Stored items:
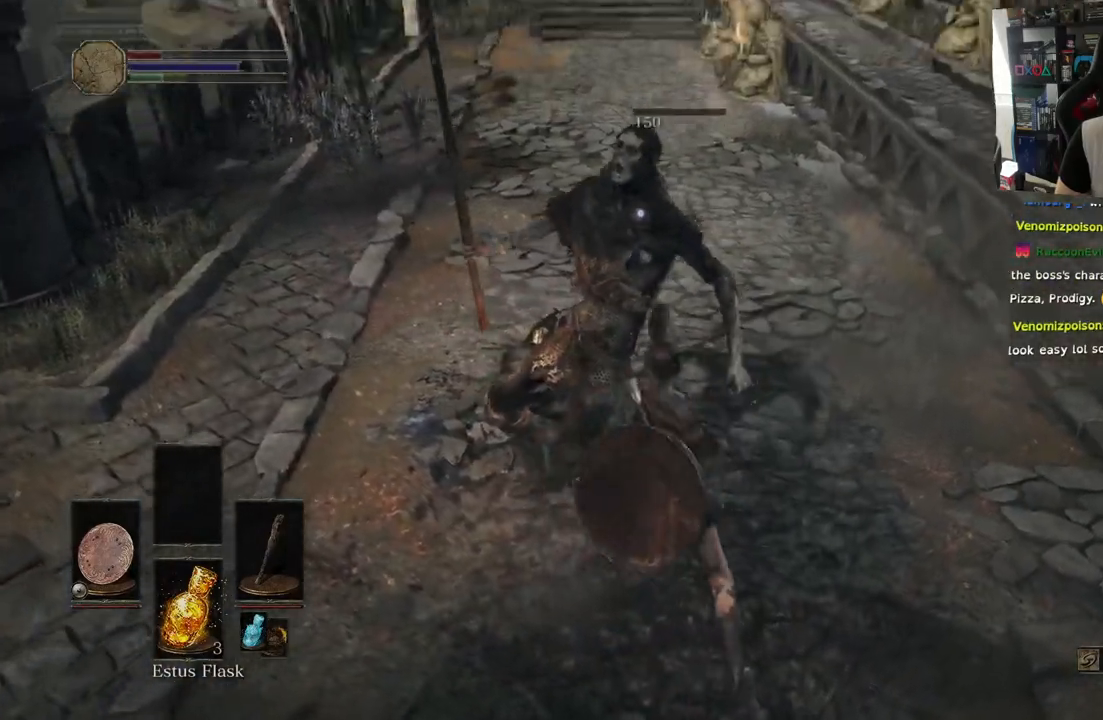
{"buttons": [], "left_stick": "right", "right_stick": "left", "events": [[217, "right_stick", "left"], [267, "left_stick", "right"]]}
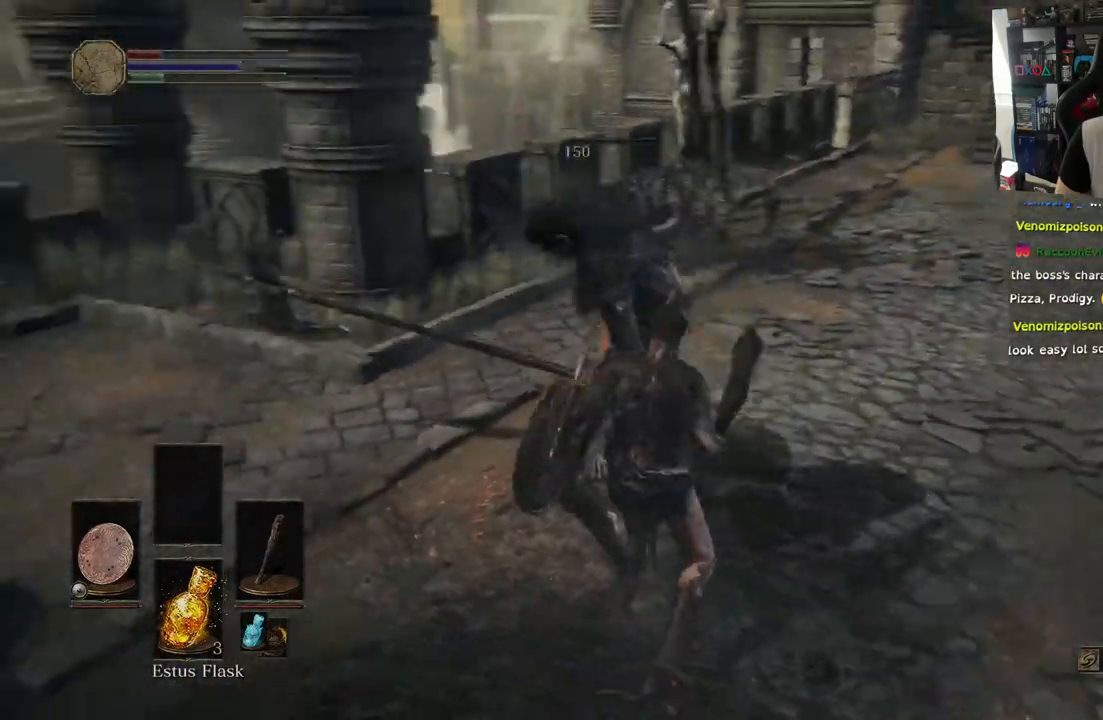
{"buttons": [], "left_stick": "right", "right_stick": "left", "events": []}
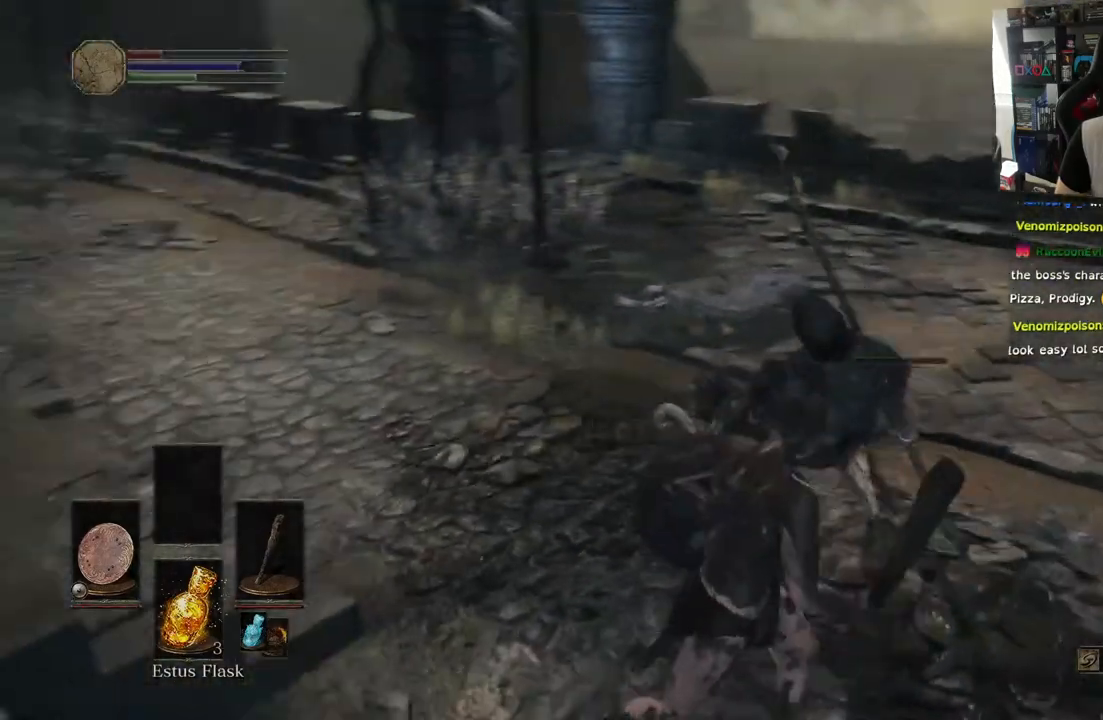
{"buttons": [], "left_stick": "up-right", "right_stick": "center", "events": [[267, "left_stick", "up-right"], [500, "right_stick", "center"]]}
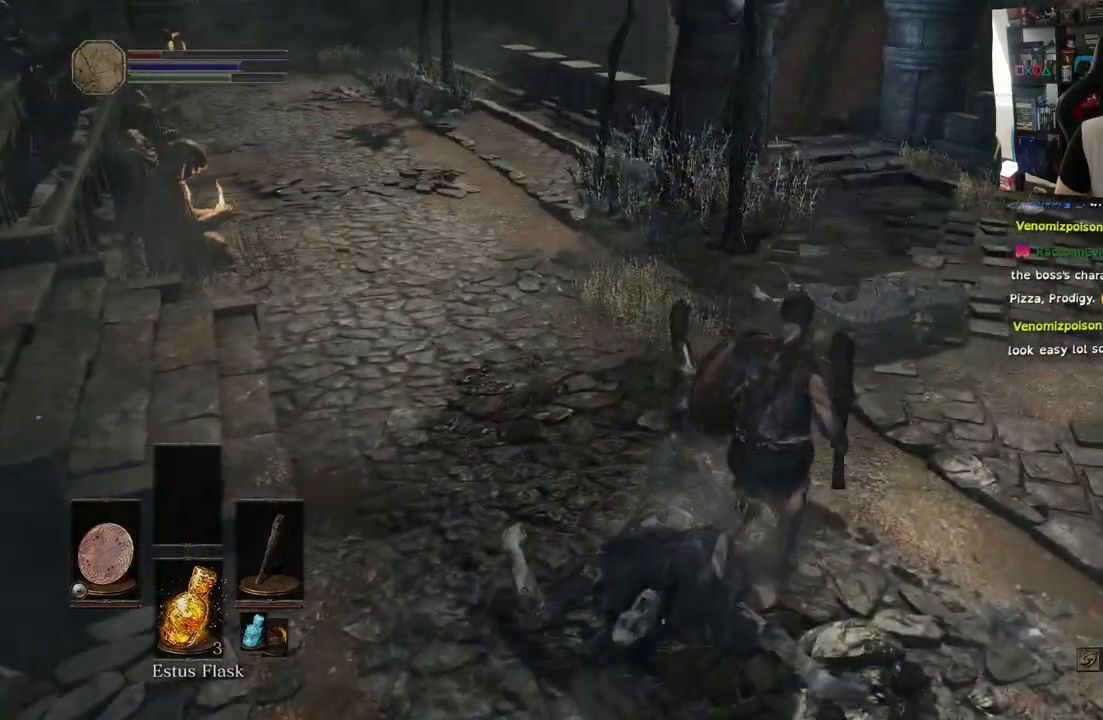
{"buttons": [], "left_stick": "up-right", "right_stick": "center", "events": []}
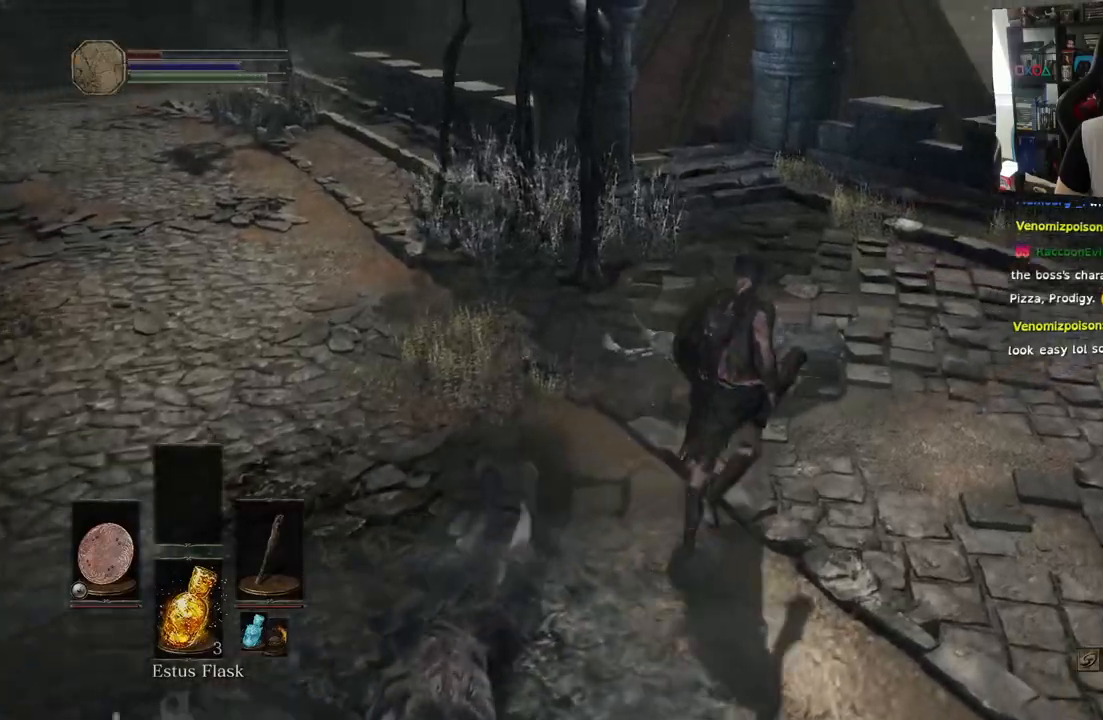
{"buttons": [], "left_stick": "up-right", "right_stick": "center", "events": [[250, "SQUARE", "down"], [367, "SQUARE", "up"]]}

__Exercise description__:
Give the data again word for word, without pictures.

__Reply to the task__:
{"buttons": [], "left_stick": "right", "right_stick": "left", "events": [[217, "right_stick", "left"], [267, "left_stick", "right"]]}
{"buttons": [], "left_stick": "right", "right_stick": "left", "events": []}
{"buttons": [], "left_stick": "up-right", "right_stick": "center", "events": [[267, "left_stick", "up-right"], [500, "right_stick", "center"]]}
{"buttons": [], "left_stick": "up-right", "right_stick": "center", "events": []}
{"buttons": [], "left_stick": "up-right", "right_stick": "center", "events": [[250, "SQUARE", "down"], [367, "SQUARE", "up"]]}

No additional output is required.